The WorkflowRouter class in src/infra/temporal/workflow-router.ts is responsible for routing commands and events to the appropriate handlers. It acts as a bridge between the Temporal activities and the domain logic.

Process Command Workflow

The processCommand workflow in src/infra/temporal/workflows/processCommand.ts orchestrates the command processing flow:

  1. Load the aggregate
  2. Generate events for the command
  3. Apply the events to the aggregate
  4. Project the events to read models
  5. Route the events to interested handlers

This workflow ensures that all steps in command processing are completed reliably, with automatic retries for any failures.
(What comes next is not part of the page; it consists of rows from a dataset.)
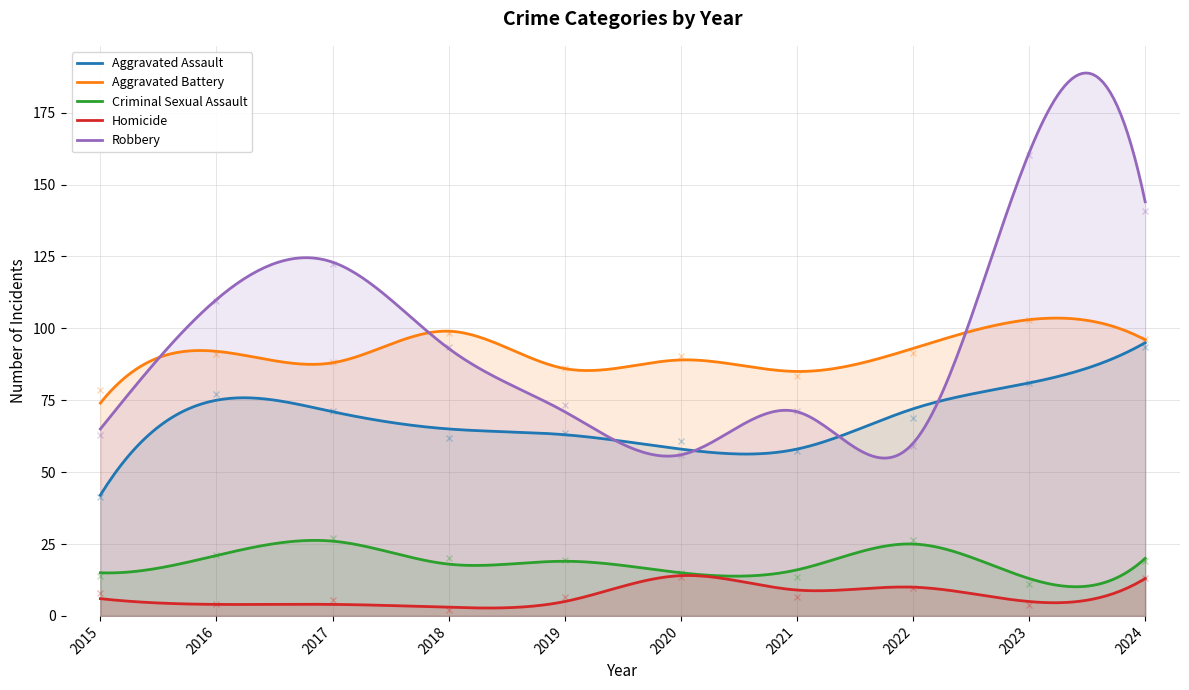

True or false: Aggravated Battery has a value of 40.8 at 2017.

False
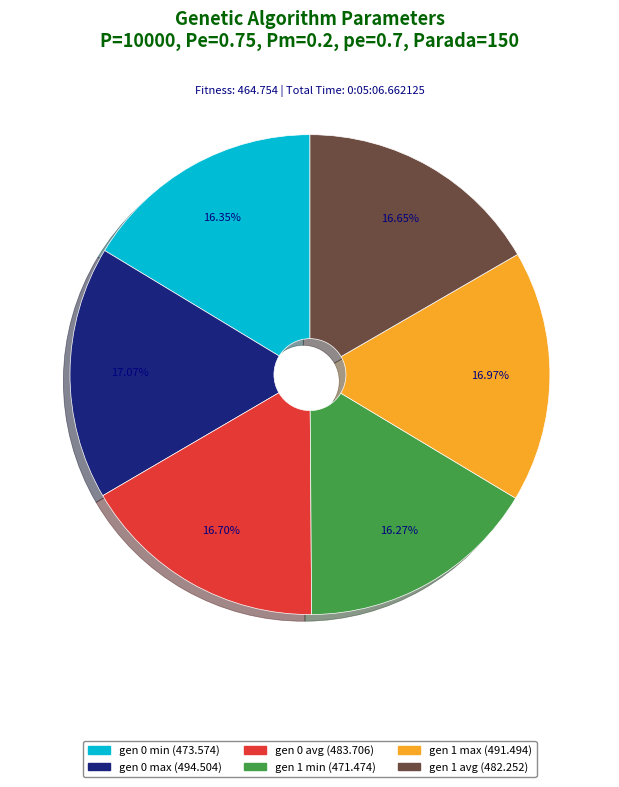

Is the sum of gen 0 max and gen 0 min greater than half?

No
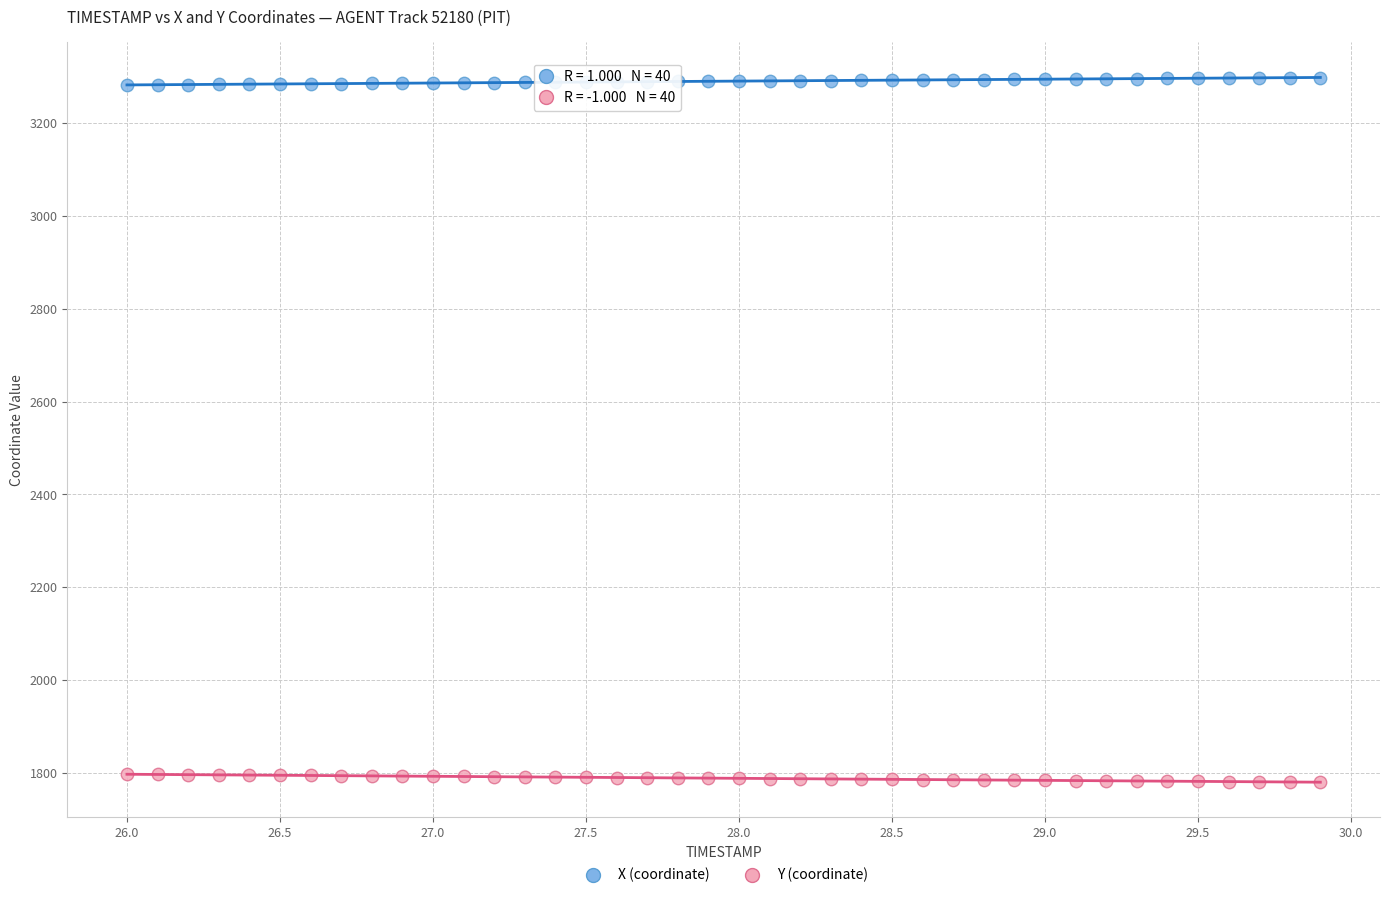

Across all data points, what is the range of Y values (max minus min)?

1518.4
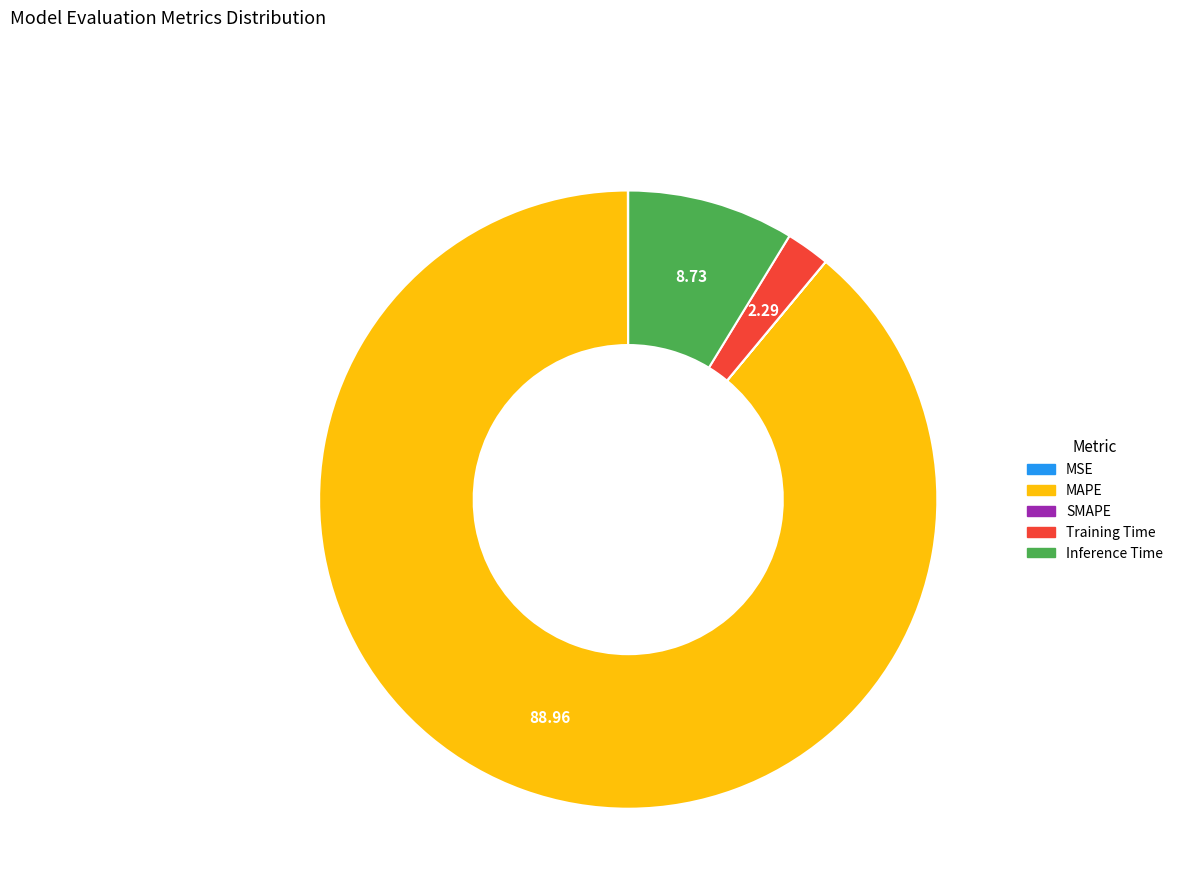

True or false: Inference Time accounts for 22% of the total.

False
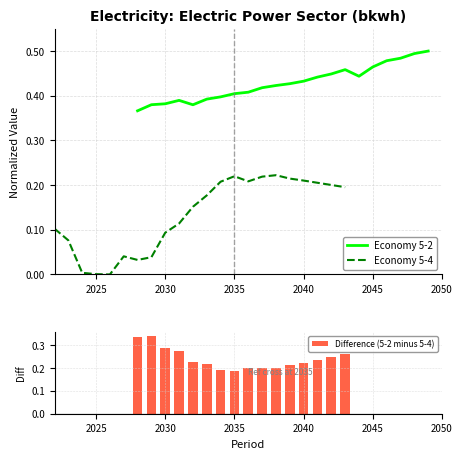

What is the value of the 5-2 bar at the 3rd from the left?

0.4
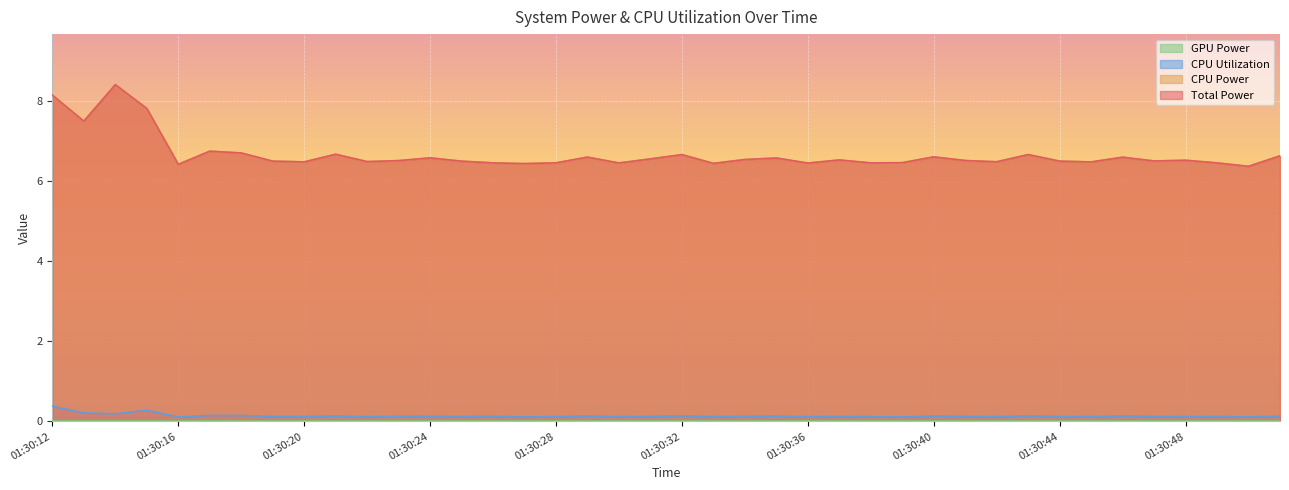

What is the difference between the highest and lowest values at 01:30:43?

6.5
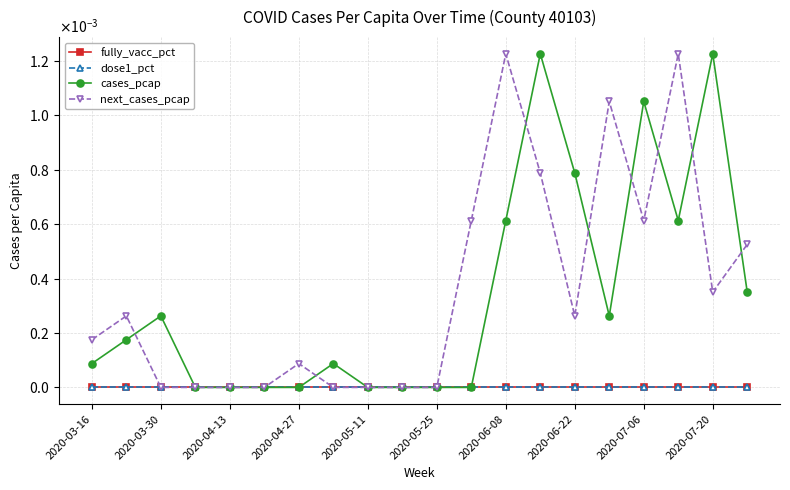

What are all the series names shown in the legend?

fully_vacc_pct, dose1_pct, cases_pcap, next_cases_pcap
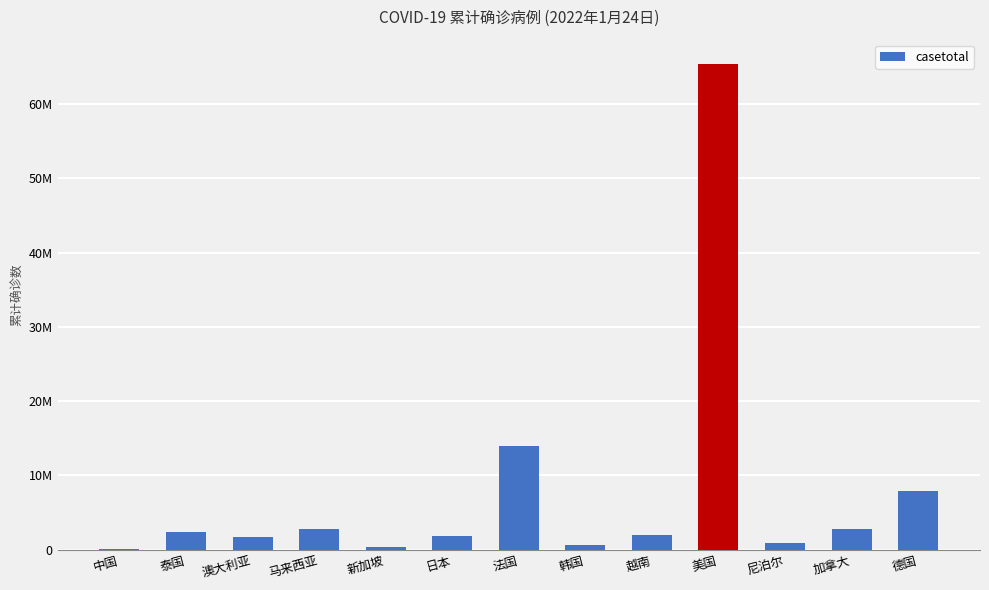

What is the maximum value shown in the chart?

65402606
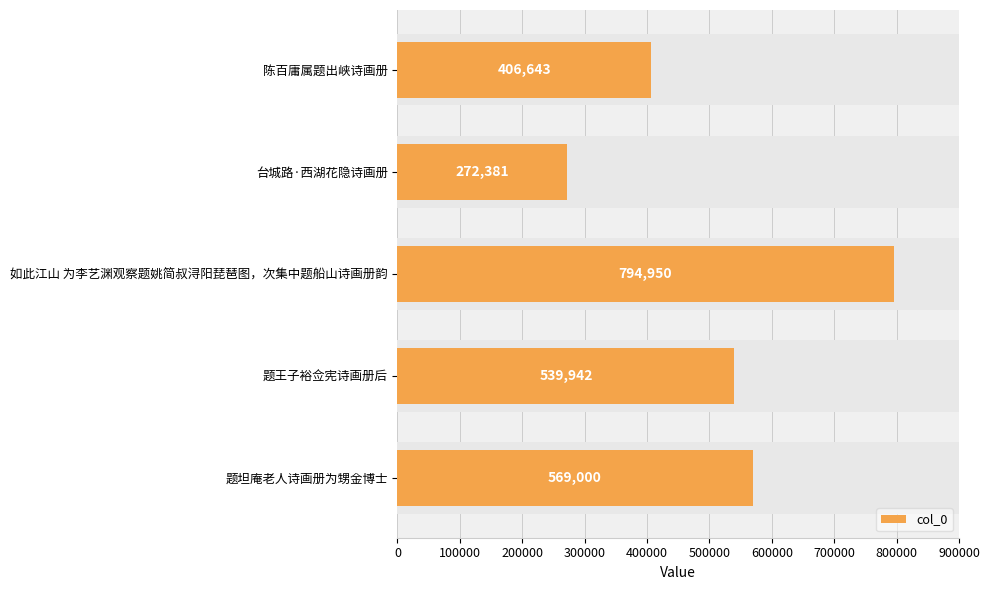

What is the sum of all values?

2582916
Benefits of Using Temporal

  1. Durability: Workflows continue executing even if the process or machine fails
  2. Visibility: Provides visibility into workflow execution status and history
  3. Reliability: Automatic retries for failed activities
  4. Scalability: Workers can be scaled independently to handle load
  5. Versioning: Supports versioning of workflow and activity code
  6. Testing: Facilitates testing of complex workflows

Integration with Other Patterns

Temporal workflow orchestration in Intent integrates with several other patterns:

  1. Event Sourcing: Workflows orchestrate the loading and applying of events
  2. CQRS: Workflows ensure that commands are processed and events are projected to read models
  3. Domain-Driven Design: Workflows respect domain boundaries and aggregate consistency rules
  4. Saga Pattern: Complex business processes can be implemented as sagas using Temporal workflows

Challenges and Considerations

  1. Learning Curve: Temporal has a unique programming model that requires understanding
  2. Determinism: Workflow code must be deterministic to ensure consistent replay
  3. State Management: Managing workflow state and handling large state
  4. Versioning: Handling changes to workflow and activity code over time
  5. Monitoring: Setting up proper monitoring and alerting for workflows

Observability

Intent includes observability features for Temporal workflows:

  1. Tracing: Activities use traceSpan for distributed tracing
  2. Logging: Extensive logging throughout activities and workflows
  3. Error Handling: Structured error handling and reporting

This observability is crucial for monitoring and debugging complex workflows in production.